- _EXCERPTED PASSAGE_
◇ ◇ ◇ ◇ ◇

By Kratti A Agrawal, Lead, RegLeg Brief Specialist Panel

Corporate Banking Legal teams: documentation and reporting gaps possible from AI reading of CFTC Digital Asset Collateral & Tokenized Assets Staff Guidance (2025)

Opus surfaces the dim corners of hallucination machinery in digital asset collateral legal doctrine.

— RLB Specialist Panel

Frontier AI models inverted the CFTC's phased pilot sunset and fabricated a staff FAQ.

Two frontier AI subjects tested by the RLB Specialist Panel classified the continuing weekly digital asset reporting obligation as sunsetting, and one model cited a fabricated March 2026 CFTC Staff FAQs source for the supposed termination.

The pattern in one line

A frontier AI model tested on the CFTC Digital Asset Collateral Framework inverted the post-onboarding weekly digital asset reporting cadence and reinforced the inversion with a fabricated March 2026 CFTC Staff FAQs source, producing a legal answer that pointed at the right operative letter but reversed the direction of the underlying reporting obligation.

How the RLB Specialist Panel tested this

The questions in this cell were prepared by the RLB Specialist Panel based on real, practical AI usage in the workflows that legal teams at corporate banking firms actually use AI for under the CFTC Digital Asset Collateral Framework. Each question targets a specific deliverable type where an AI assistant is plausibly the first draft: a memo, an eligibility paragraph, an onboarding checklist line, a haircut-model assumption, a regulator-facing filing sentence. The Panel issued each question to two frontier AI subjects with web search active.

The Panel then bound every AI response to verbatim regulator-issued source text held as primary substrate, comparing the model output against the CFTC staff letter text and the regulator-issued source documentation for each provision. Only responses where the AI subject was demonstrably wrong against the verbatim regulator-issued source text are published as findings; responses that were substantively correct, or that refused on calibration grounds, are retained internally and not surfaced.

What the models got wrong

Finding: Weekly digital asset reporting obligation classified as sunsetting at month four, when the regulator continues it. The Specialist Panel asked, in application form, which onboarding conditions cease at the end of the initial three-month phase and which continue beyond it for an FCM accepting bitcoin, ether, and USDC as customer margin collateral. Claude Opus 4.7 with web search active answered that weekly reporting of total digital assets held in customer accounts by asset type for each of the three customer account classes terminates at the end of the initial three-month phase under Letter 25-40 (RLB-H-US-CFTC-DIGITAL-ASSET-COLLATERAL-TOKENIZED-ASSETS-STAFF-GUIDANCE-2025-Q006-Opus47).

◇ ◇ ◇ ◇ ◇

- _DATASET EXTRACT_
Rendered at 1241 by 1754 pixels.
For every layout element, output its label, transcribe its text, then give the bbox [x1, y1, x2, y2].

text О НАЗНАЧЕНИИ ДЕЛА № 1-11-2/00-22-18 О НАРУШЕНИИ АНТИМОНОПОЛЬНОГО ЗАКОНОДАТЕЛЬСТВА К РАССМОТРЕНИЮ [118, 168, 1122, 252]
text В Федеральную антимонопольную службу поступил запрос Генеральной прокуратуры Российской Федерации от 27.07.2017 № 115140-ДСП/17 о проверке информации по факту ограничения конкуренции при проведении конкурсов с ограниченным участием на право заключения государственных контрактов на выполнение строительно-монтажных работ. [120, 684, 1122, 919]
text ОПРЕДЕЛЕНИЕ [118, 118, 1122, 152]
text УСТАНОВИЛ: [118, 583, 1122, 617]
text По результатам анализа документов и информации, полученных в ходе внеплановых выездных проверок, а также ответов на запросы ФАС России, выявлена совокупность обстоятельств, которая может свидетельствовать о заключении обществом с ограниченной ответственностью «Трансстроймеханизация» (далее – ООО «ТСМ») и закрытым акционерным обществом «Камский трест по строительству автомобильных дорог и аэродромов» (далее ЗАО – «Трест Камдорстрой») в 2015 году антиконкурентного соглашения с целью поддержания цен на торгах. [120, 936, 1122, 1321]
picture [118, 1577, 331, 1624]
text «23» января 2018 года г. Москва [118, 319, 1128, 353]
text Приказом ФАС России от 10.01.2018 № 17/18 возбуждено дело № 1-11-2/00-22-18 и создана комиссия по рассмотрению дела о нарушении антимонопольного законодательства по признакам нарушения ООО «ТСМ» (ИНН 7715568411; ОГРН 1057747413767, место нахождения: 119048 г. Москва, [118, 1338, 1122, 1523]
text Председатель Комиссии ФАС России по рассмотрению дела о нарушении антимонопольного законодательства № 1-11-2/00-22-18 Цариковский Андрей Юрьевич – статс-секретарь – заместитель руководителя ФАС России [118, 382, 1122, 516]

◇ ◇ ◇ ◇ ◇

- _BRIEF A_
From the CFTC guidance article, list every deliverable type the Specialist Panel names as one where an AI assistant is plausibly the first draft.
- _BRIEF B_
Write the next part of the CFTC guidance article, picking up after its final sentence.

- _TASK RESPONSE A_
- a memo
- an eligibility paragraph
- an onboarding checklist line
- a haircut-model assumption
- a regulator-facing filing sentence

- _TASK RESPONSE B_
Claude Sonnet 4.6 with web search active reached the same end-state and added a fabricated authority: the model cited March 2026 CFTC Staff FAQs as the procedural source confirming that weekly digital asset reporting ceases at the end of the third calendar month following the firm's notice filing (RLB-H-US-CFTC-DIGITAL-ASSET-COLLATERAL-TOKENIZED-ASSETS-STAFF-GUIDANCE-2025-Q006-Sonnet46). The substrate held by the Panel records the regulator's actual position: after the initial 3-month phase, asset-type restrictions and incident-reporting conditions no longer apply, but weekly reports of total crypto assets held in each of the futures, foreign futures, and cleared swaps customer accounts continue.

There is no March 2026 CFTC Staff FAQs document of the kind Sonnet 4.6 cited. This finding combines an inverted obligation classification with a fabricated source citation.

For legal teams at corporate banking firms advising on the CFTC Digital Asset Collateral Framework, staff-letter citation accuracy is load-bearing in eligibility opinions, FCM customer-onboarding memos, payment stablecoin issuer due-diligence, and any regulator-facing position paper engaging the framework. A counterparty or examiner who identifies a missing OCC 1183 cross-reference, an inverted weekly reporting characterisation, or a base-floor substitute for the multi-DCO haircut rule on first reading calls the entire piece of advice into question.

The weekly reporting inversion is the most serious failure: a legal opinion structured around a sunset that the regulator explicitly continues produces an ongoing reporting violation for the FCM client and exposes the firm to professional liability when the underlying position is later corrected.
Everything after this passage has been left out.